Por Luis Nassif, compartilhado de Jornal GGN –
Nirlando acompanhou Mino em todas as empreitadas, no jornal A República, na revista Senhor e, depois na Carta Capital
Conheci Nirlando Beirão pouco antes de sair da revista Veja. Era pouco mais velho do que eu e chegara de Belo Horizonte. Fazia parte de uma geração de mineiros amantes das letras e da elegância no trato e no texto. E também da ironia fina. Gente da estirpe dele, de Humberto Werneck, Marco Antonio Rezende, seguindo o pioneirismo de Ivan Angelo, Geraldo Mayrink.
Saí da Veja em 1979, Nirlando saiu em 1977, acompanhando Mino Carta. A carreira de jornalistas de primeiro time é curiosa. Sempre mantém o nível, mas há momentos em que um tipo de texto se destaca, como uma pintura colorida sobre um quadro branco e preto. Nirlando teve vários desses momentos, o primeiro dos quais na própria Veja. E olha que não era fácil se enquadrar no estilo estereotipado da revista, com suas laudas de linhas de 37 toques, títulos com 16 caracteres e adjetivação abundante – e, muitas vezes, pouco seletiva.
Naqueles anos 70 e 80, a Editora Abril enveredou por uma espécie de jornalismo digamos fútil-sofisticado, Visava um público específico, que emergira da fase de ouro das agências de publicidade, pessoal que frequentava o Riviera, gostava de Godard, bebia muito uísque e apreciava a sensualidade elegante. Foi um período em que se sobressaíram as revista Playboy, Vip, Caras e outras. Nirlando seguiu esse caminho, com a competência de sempre até emplacar, durante algum tempo, uma coluna social no Estadão.
Mas sua referência maior sempre foi Mino Carta. Em 1986, quando enfrentei o então Ministro da Justiça Saulo Ramos, e fui abandonado pela Folha, uma entrevista na revista Senhor, concedida a Mino e a Nirlando, me permitiu juntar forças para prosseguir na briga.
Nirlando acompanhou Mino em todas as empreitadas, no Jornal da República, na revista Senhor e, depois na Carta Capital. Anos atrás fui a um jantar na casa de Mino, presente Nirlando. Era encantadora a maneira como ambos esgrimiam marcas de vinho, cinema italiano e francês, literatura e conceitos civilizatórios. Eram lordes em uma terra de bárbaros.
A doçura de Nirlando impediu que fosse para a linha de frente contra o jornalismo que surgiu em meados dos anos 2.000, repleto de violência, factoides, discurso de ódio. Mas nunca abdicou de seus princípios, mesmo quando a abjuração era condição essencial para reabrir portas na grande imprensa. E, sempre que nos encontrávamos, manifestava sua indignação contra a deturpação da profissão, o corporativismo dos colegas, a submissão ao anti-jornalismo que começou a ser praticado e que resultaria, anos depois, no fenômeno Bolsonaro.

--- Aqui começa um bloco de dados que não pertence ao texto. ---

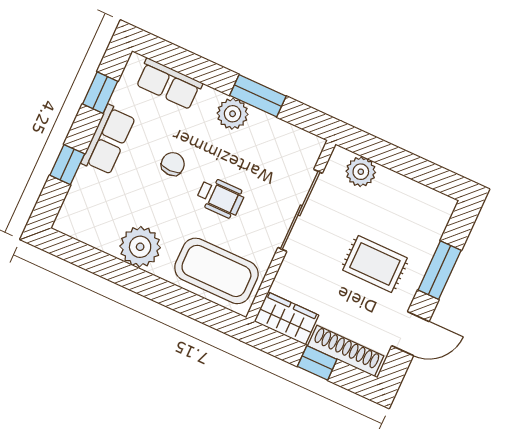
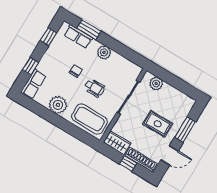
window: (258, 96) -> (89, 30), moved
row of seats: (108, 140) -> (33, 84), moved

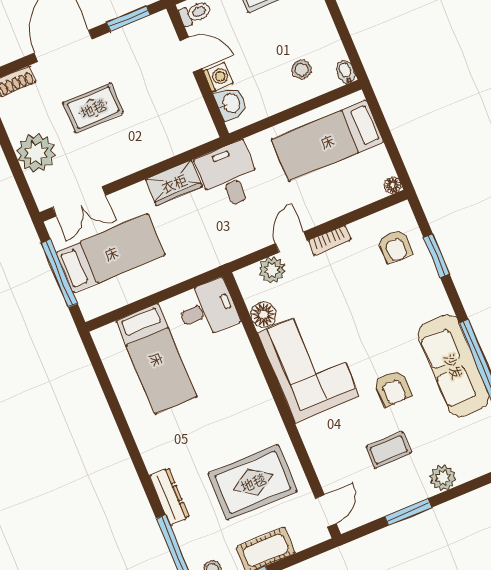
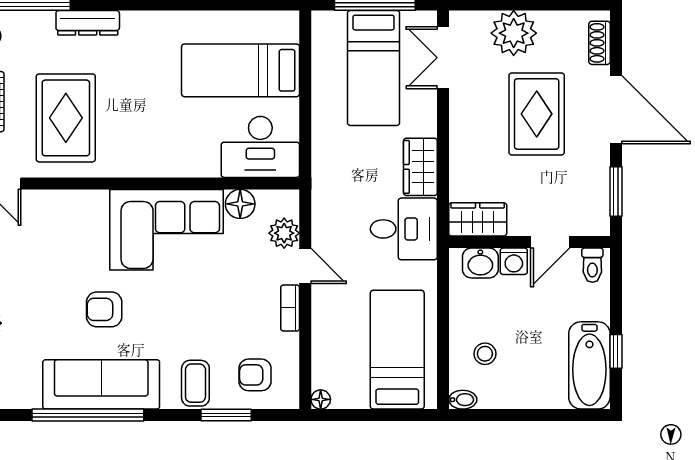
rug: (93, 108) -> (537, 114), width x1.36, depth x1.43
wardrobe: (197, 120) -> (478, 219), added
desk: (208, 309) -> (260, 147), width x1.37
coffee table: (389, 450) -> (195, 383), moved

Meu último contato com ele foi no lançamento de seu último livro, no qual narra a saga familiar. A doença já tinha dominado seu corpo. Em vez de autógrafo, ele usava um carimbo. Mas os olhos continuavam vivos e emocionados. Sua maneira de se comunicar era olhando e, através do olhar, manifestando carinho, acolhimento, e todos os afetos que sempre foram a marca central da personalidade de Nirlando.